What to do - Word for word, retype the records below.

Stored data
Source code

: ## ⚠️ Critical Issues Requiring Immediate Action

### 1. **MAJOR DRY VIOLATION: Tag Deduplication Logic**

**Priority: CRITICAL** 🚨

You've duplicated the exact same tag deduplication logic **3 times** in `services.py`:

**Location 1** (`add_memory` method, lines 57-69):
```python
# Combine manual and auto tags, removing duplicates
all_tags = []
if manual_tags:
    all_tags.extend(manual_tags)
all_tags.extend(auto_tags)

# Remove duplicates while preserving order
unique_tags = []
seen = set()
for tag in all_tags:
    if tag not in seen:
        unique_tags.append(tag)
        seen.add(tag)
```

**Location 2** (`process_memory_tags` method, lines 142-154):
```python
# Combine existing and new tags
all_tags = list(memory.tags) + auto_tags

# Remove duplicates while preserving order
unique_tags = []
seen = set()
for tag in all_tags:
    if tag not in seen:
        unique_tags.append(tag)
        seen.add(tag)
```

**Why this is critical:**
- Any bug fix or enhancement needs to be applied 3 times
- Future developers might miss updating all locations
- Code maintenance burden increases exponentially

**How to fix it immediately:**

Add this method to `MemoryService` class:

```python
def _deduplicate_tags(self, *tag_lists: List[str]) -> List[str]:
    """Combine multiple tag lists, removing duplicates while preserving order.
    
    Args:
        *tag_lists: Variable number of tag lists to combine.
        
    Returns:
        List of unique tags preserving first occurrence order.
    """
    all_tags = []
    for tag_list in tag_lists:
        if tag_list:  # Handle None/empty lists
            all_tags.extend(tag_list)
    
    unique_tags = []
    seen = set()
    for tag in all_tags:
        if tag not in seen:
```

Response to the exercise -
Source code

: ## ⚠️ Critical Issues Requiring Immediate Action

### 1. **MAJOR DRY VIOLATION: Tag Deduplication Logic**

**Priority: CRITICAL** 🚨

You've duplicated the exact same tag deduplication logic **3 times** in `services.py`:

**Location 1** (`add_memory` method, lines 57-69):
```python
# Combine manual and auto tags, removing duplicates
all_tags = []
if manual_tags:
    all_tags.extend(manual_tags)
all_tags.extend(auto_tags)

# Remove duplicates while preserving order
unique_tags = []
seen = set()
for tag in all_tags:
    if tag not in seen:
        unique_tags.append(tag)
        seen.add(tag)
```

**Location 2** (`process_memory_tags` method, lines 142-154):
```python
# Combine existing and new tags
all_tags = list(memory.tags) + auto_tags

# Remove duplicates while preserving order
unique_tags = []
seen = set()
for tag in all_tags:
    if tag not in seen:
        unique_tags.append(tag)
        seen.add(tag)
```

**Why this is critical:**
- Any bug fix or enhancement needs to be applied 3 times
- Future developers might miss updating all locations
- Code maintenance burden increases exponentially

**How to fix it immediately:**

Add this method to `MemoryService` class:

```python
def _deduplicate_tags(self, *tag_lists: List[str]) -> List[str]:
    """Combine multiple tag lists, removing duplicates while preserving order.
    
    Args:
        *tag_lists: Variable number of tag lists to combine.
        
    Returns:
        List of unique tags preserving first occurrence order.
    """
    all_tags = []
    for tag_list in tag_lists:
        if tag_list:  # Handle None/empty lists
            all_tags.extend(tag_list)
    
    unique_tags = []
    seen = set()
    for tag in all_tags:
        if tag not in seen:
```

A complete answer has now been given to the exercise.